• [The task]: I'd like the entries reproduced exactly, with the images omitted.

─── Dataset extract ───

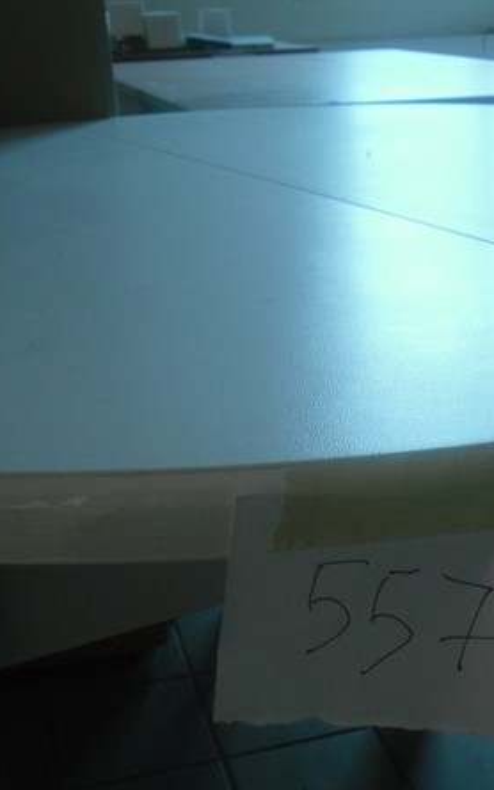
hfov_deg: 25.5
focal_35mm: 50
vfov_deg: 40.3
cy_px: 396
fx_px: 1077
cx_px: 373
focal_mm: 6.3
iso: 200
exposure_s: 1/22
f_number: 3
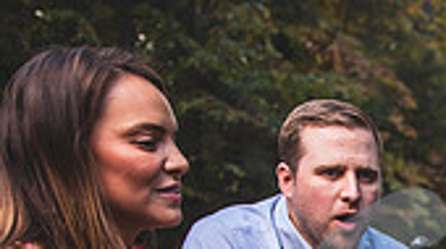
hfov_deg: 20.9
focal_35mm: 86
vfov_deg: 12.9
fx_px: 1015
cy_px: 421
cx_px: 674
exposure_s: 1/200
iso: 100
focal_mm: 24
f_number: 2.8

───

• [Answer space]:
hfov_deg: 25.5
focal_35mm: 50
vfov_deg: 40.3
cy_px: 396
fx_px: 1077
cx_px: 373
focal_mm: 6.3
iso: 200
exposure_s: 1/22
f_number: 3
hfov_deg: 20.9
focal_35mm: 86
vfov_deg: 12.9
fx_px: 1015
cy_px: 421
cx_px: 674
exposure_s: 1/200
iso: 100
focal_mm: 24
f_number: 2.8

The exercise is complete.